++++ Supplied data

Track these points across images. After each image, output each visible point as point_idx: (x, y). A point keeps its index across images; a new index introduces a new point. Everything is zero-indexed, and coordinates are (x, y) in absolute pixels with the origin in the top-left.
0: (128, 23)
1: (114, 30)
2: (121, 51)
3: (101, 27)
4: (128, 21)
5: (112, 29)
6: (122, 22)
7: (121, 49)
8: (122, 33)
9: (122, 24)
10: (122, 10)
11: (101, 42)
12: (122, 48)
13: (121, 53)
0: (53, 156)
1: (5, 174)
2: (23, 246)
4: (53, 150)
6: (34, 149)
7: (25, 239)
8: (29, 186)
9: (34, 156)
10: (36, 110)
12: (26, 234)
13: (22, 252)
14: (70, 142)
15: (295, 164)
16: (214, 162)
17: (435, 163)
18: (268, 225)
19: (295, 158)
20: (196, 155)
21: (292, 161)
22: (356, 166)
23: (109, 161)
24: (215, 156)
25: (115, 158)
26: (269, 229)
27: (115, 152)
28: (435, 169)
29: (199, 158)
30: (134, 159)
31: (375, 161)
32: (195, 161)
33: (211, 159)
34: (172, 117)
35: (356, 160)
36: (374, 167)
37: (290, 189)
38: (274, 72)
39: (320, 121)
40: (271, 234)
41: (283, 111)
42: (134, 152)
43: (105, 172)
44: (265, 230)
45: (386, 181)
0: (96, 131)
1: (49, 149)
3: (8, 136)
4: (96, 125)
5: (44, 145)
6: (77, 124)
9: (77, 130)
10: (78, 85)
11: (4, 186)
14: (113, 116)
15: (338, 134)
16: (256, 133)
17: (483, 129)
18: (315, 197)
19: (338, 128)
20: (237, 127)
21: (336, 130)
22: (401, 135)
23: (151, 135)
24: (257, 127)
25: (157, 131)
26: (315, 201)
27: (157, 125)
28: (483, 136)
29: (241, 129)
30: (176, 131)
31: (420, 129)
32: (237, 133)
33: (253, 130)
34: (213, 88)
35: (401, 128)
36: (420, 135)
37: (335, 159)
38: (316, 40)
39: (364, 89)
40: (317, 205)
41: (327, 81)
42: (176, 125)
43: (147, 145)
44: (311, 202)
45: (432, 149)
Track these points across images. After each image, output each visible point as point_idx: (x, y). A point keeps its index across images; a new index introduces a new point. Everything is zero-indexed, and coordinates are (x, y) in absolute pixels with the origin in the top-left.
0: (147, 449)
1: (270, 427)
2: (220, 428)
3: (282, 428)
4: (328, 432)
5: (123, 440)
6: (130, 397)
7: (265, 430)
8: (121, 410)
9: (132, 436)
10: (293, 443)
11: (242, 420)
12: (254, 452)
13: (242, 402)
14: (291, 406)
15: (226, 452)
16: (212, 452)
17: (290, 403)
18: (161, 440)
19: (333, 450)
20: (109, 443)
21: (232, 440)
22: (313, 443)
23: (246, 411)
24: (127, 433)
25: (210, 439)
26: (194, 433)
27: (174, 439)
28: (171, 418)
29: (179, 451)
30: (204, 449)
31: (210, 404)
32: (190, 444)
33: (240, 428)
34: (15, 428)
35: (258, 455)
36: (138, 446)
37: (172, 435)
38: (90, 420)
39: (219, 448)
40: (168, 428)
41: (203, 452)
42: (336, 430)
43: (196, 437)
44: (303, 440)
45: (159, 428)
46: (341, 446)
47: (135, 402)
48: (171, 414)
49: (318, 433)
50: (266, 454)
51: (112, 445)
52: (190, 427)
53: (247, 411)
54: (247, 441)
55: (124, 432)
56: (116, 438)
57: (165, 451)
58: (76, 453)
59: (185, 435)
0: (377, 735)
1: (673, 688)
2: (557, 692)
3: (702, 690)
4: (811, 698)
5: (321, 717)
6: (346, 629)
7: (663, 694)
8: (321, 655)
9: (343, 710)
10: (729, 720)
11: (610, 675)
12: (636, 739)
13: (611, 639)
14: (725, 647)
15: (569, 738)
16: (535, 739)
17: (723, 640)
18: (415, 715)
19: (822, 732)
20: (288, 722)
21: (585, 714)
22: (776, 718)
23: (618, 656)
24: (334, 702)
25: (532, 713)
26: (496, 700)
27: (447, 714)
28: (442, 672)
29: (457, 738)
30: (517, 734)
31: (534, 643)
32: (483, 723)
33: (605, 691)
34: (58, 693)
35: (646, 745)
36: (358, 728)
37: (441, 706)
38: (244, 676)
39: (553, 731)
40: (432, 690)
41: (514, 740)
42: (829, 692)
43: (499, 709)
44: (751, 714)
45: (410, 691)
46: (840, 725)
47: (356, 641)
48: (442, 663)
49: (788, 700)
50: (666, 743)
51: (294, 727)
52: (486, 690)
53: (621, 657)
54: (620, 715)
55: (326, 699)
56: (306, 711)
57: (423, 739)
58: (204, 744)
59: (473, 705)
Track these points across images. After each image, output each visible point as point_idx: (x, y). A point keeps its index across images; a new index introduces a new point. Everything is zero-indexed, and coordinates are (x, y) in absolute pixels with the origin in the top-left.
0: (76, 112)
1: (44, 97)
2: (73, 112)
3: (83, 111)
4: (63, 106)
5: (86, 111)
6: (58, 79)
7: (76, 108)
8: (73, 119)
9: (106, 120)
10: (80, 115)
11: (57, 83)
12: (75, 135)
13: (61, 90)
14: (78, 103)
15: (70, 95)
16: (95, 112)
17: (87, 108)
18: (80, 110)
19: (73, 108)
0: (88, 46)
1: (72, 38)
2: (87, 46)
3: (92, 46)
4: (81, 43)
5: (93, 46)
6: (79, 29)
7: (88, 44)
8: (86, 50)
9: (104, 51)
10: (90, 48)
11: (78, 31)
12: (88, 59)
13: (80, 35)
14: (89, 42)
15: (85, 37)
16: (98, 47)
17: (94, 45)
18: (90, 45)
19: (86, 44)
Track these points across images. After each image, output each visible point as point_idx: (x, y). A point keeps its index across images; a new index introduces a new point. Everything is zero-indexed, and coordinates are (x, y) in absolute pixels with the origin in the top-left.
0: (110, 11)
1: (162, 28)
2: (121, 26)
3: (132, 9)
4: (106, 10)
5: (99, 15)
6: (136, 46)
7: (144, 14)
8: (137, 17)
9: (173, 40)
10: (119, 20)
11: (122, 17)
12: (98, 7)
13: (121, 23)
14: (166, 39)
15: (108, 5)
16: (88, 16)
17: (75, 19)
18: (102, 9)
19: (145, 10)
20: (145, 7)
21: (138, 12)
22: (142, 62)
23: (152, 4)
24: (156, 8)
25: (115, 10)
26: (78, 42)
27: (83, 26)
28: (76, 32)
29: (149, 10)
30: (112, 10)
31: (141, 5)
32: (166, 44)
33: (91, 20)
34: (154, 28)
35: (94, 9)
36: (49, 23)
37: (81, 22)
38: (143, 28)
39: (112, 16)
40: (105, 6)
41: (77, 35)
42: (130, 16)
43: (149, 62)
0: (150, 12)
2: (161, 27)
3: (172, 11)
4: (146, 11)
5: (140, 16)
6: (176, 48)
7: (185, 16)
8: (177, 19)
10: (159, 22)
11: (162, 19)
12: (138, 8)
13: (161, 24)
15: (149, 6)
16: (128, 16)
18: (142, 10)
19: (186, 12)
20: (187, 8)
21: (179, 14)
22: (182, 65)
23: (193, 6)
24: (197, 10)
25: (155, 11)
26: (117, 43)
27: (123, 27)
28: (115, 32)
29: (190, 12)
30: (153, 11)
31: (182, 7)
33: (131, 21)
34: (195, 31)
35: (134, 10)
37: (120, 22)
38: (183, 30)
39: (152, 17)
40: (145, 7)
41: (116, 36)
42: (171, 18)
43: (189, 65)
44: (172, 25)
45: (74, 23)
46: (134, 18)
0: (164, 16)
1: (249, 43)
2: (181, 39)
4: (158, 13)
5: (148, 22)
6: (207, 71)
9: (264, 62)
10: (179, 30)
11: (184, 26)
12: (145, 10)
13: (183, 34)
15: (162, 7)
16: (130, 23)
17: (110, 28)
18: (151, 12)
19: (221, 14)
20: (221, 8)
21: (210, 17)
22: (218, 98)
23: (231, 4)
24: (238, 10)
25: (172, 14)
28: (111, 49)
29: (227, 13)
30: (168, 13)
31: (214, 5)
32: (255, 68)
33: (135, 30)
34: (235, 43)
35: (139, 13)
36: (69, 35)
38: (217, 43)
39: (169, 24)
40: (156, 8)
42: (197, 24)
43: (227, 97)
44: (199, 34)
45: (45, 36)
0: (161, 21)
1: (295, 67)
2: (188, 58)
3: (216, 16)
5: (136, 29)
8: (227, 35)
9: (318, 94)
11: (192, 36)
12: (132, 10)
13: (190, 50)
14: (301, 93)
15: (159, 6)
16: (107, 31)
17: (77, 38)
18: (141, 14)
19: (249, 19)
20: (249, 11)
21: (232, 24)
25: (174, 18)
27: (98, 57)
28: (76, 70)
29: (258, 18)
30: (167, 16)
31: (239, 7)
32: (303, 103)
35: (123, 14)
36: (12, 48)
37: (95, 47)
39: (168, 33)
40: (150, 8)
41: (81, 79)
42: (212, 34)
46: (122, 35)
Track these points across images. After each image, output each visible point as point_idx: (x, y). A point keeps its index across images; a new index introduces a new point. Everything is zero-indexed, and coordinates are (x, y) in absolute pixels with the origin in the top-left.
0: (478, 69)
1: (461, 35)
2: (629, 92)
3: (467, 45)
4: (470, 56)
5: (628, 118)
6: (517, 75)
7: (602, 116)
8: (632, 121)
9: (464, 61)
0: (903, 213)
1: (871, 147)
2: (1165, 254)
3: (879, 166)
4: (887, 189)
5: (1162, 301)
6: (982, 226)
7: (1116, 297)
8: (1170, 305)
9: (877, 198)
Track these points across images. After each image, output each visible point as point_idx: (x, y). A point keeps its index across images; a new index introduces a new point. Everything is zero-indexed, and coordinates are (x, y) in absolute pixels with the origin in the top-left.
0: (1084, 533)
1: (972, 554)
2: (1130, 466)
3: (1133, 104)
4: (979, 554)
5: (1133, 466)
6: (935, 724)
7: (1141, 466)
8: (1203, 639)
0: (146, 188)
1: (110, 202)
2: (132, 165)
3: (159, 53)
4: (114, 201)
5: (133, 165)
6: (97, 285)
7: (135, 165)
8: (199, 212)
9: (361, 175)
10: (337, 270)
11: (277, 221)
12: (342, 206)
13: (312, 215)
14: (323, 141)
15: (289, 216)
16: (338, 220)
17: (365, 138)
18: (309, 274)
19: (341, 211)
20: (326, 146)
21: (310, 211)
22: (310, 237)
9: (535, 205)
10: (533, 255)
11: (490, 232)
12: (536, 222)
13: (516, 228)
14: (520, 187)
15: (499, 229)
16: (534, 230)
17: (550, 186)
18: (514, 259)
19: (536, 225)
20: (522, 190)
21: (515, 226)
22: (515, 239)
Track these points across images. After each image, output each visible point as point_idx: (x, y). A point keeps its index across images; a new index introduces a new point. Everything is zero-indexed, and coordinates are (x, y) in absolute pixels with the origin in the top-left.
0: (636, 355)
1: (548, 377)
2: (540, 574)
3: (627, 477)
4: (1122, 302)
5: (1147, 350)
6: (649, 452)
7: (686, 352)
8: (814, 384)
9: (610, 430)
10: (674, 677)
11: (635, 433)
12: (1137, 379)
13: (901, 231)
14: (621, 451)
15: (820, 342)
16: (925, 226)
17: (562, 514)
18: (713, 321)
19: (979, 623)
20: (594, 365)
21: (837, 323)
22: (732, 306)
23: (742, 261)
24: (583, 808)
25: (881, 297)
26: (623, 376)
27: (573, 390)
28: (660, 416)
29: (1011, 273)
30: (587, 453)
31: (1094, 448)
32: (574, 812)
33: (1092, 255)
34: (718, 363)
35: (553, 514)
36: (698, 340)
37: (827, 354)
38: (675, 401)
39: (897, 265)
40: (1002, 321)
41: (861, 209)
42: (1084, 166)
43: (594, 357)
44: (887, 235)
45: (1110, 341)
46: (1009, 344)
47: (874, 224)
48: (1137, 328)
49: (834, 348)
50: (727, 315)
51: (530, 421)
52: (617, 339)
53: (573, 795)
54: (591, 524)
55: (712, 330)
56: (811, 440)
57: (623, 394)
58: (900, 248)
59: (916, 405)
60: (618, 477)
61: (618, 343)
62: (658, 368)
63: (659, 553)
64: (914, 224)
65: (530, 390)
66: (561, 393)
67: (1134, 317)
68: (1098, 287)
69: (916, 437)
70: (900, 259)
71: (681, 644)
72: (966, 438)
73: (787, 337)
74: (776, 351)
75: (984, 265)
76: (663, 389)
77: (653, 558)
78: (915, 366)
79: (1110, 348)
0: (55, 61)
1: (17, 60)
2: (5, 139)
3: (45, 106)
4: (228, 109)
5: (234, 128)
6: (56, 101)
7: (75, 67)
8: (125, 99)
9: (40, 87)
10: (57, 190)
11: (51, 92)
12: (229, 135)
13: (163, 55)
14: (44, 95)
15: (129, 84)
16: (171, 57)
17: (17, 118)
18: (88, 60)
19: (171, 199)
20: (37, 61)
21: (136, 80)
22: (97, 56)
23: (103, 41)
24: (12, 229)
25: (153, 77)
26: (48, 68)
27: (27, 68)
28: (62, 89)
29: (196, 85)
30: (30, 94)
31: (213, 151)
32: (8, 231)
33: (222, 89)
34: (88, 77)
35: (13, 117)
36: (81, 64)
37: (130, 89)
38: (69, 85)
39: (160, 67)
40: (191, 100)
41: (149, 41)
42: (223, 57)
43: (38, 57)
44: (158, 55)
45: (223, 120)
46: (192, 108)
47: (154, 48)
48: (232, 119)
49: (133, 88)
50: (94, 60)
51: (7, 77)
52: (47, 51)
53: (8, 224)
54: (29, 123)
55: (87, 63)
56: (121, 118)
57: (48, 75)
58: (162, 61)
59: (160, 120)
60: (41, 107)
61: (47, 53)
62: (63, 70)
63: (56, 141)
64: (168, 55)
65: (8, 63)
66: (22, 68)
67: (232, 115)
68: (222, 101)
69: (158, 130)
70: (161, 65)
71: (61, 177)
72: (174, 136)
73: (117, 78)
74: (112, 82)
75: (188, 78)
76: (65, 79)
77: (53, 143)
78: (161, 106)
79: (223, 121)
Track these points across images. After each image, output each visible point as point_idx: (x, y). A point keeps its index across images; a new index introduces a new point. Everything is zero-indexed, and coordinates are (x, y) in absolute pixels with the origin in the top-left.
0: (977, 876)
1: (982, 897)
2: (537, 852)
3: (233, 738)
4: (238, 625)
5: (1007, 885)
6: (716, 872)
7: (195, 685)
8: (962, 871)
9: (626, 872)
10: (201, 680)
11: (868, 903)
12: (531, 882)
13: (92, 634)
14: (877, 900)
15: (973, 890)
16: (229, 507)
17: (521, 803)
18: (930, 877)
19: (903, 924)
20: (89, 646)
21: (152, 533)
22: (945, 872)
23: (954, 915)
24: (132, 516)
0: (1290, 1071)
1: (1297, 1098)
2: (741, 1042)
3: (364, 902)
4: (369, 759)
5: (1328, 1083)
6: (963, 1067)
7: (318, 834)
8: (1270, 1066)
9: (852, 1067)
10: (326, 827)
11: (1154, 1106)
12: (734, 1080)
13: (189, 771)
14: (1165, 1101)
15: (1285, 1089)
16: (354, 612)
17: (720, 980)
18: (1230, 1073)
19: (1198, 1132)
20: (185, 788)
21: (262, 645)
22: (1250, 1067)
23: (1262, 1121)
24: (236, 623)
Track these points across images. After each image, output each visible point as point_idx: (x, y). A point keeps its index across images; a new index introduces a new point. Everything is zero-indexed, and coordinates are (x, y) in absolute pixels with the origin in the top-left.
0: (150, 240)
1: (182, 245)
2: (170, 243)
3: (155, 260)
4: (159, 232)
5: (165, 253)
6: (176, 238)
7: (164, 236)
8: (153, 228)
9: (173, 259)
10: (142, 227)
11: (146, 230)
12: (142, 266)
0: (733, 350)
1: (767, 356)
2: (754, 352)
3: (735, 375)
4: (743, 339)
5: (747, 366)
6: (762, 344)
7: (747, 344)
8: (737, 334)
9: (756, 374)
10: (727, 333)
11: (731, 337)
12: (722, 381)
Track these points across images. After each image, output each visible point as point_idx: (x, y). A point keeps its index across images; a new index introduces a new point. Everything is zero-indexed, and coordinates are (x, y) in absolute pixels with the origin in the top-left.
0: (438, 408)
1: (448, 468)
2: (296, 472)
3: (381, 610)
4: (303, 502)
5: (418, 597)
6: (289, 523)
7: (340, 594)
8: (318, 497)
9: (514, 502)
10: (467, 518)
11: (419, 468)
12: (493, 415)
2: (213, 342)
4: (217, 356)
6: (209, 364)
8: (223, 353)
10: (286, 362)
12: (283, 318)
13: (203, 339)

++++++++

• What to do
Leave out every line after the one with "38: (274, 72)". Reproduce the material above exactly from its first line through that line.

• Task response
Track these points across images. After each image, output each visible point as point_idx: (x, y). A point keeps its index across images; a new index introduces a new point. Everything is zero-indexed, and coordinates are (x, y) in absolute pixels with the origin in the top-left.
0: (128, 23)
1: (114, 30)
2: (121, 51)
3: (101, 27)
4: (128, 21)
5: (112, 29)
6: (122, 22)
7: (121, 49)
8: (122, 33)
9: (122, 24)
10: (122, 10)
11: (101, 42)
12: (122, 48)
13: (121, 53)
0: (53, 156)
1: (5, 174)
2: (23, 246)
4: (53, 150)
6: (34, 149)
7: (25, 239)
8: (29, 186)
9: (34, 156)
10: (36, 110)
12: (26, 234)
13: (22, 252)
14: (70, 142)
15: (295, 164)
16: (214, 162)
17: (435, 163)
18: (268, 225)
19: (295, 158)
20: (196, 155)
21: (292, 161)
22: (356, 166)
23: (109, 161)
24: (215, 156)
25: (115, 158)
26: (269, 229)
27: (115, 152)
28: (435, 169)
29: (199, 158)
30: (134, 159)
31: (375, 161)
32: (195, 161)
33: (211, 159)
34: (172, 117)
35: (356, 160)
36: (374, 167)
37: (290, 189)
38: (274, 72)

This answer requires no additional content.